Something interesting happened in Philadelphia this week and it didn’t get the attention it deserved, largely due to City residents, news media included, preoccupied still on the election of Mr. Donald Trump, a political novice, to the Office of President. A shocking occurrence, Mr. Trump’s triumph over Mrs. Hillary Clinton is, indeed, newsworthy, but it shouldn’t, it can’t, overshadow for much longer local politics rather it should encourage frustrated voters to pursue truth and justice by involving themselves to a greater degree in the political happenings in their respective locales.
Philadelphia, since the election, has seen large anti-Trump protests, but also in the City was a re-branding of sorts by the Mayor that’s inconsistent with the political stance of Police Commissioner Mr. Richard Ross.
Mayor Jim Kenney – who endorsed Mrs. Clinton for president but extended congratulations to president-elect Trump in the wake of his victory – announced Thursday that Philadelphia is no longer identified as a sanctuary city, a place where local law enforcement refuses to cooperate with federal immigration officers seeking the detainment of undocumented immigrants, instead we are to call it the Fourth Amendment city.
The name change is being sold to the public as a brand reflective of the City’s standards.
“We respect and live up to the Fourth Amendment, which means you can’t be held against your will without a warrant from the court signed by a judge. So yeah, we will continue to be a Fourth Amendment city abiding by the constitution,” the Mayor told the Philadelphia Inquirer.
Kudos I give to Mayor Kenney for his consistent stance on this issue. However, going as far as calling Philadelphia a Fourth Amendment city is a bit hyperbolic considering Mr. Ross, when presented in public with an inquiry as to whether or not he would require stop-and-frisk to be executed under the Fourth Amendment standard of probable cause, said he would not; despite both having the power to make that reform possible and the City’s long established pattern of stopping black and brown men without reasonable suspicion, which, as a result of a consent decree, is, and was long ago, to be mitigated.
The Mayor, providing further reasoning for the name change, said “we have no authority to violate the Fourth Amendment,” but in fact, it’s violated quite often in Philadelphia, and has been for some time now.

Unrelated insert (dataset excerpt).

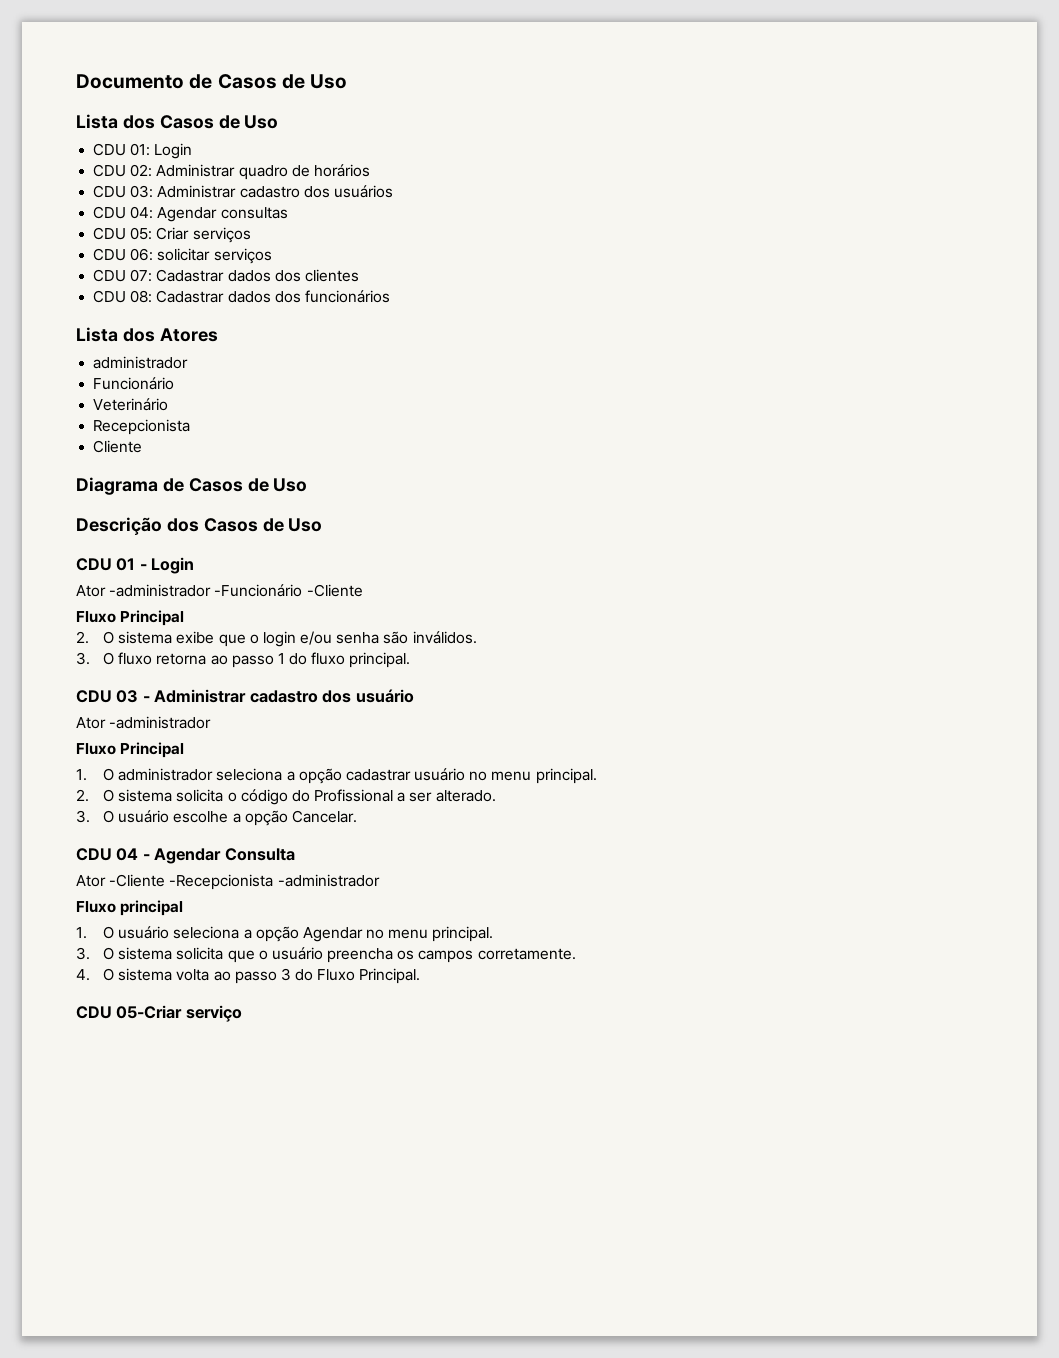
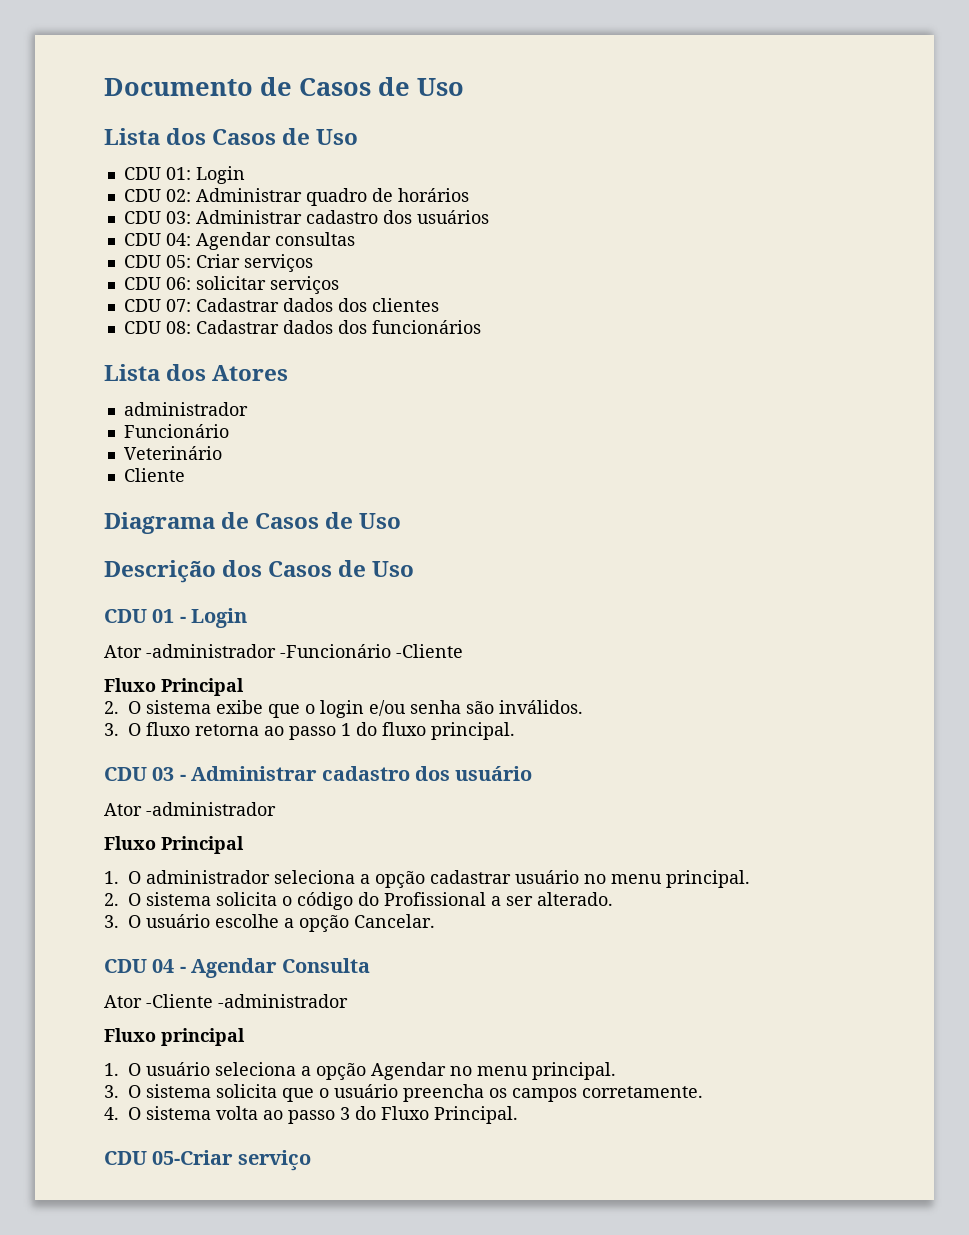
[93,419,191,435] // Recepcionista -> (222, 453) none
[169,874,274,890] -Recepcionista -> (213, 1001) none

Not only is the Fourth Amendment standard of probable cause, due to a 1968 Supreme Court ruling, not applied here or elsewhere to pedestrian stops, which occur with the most frequency and brute force in black and brown neighborhoods, but the lesser standard of reasonable suspicion is also circumvented by police officers who are either lazy, bored, racist or incompetent.
Philadelphia may aspire to be a Fourth Amendment city, and that’s admirable, but it is not one today and surely wasn’t one yesterday or the years that preceded this week, though it could easily become one if Mr. Ross, at either the behest of the Mayor or as the result of soul-searching, embraces his autonomy, chooses to be a bold leader, and opts for innovation over the status quo.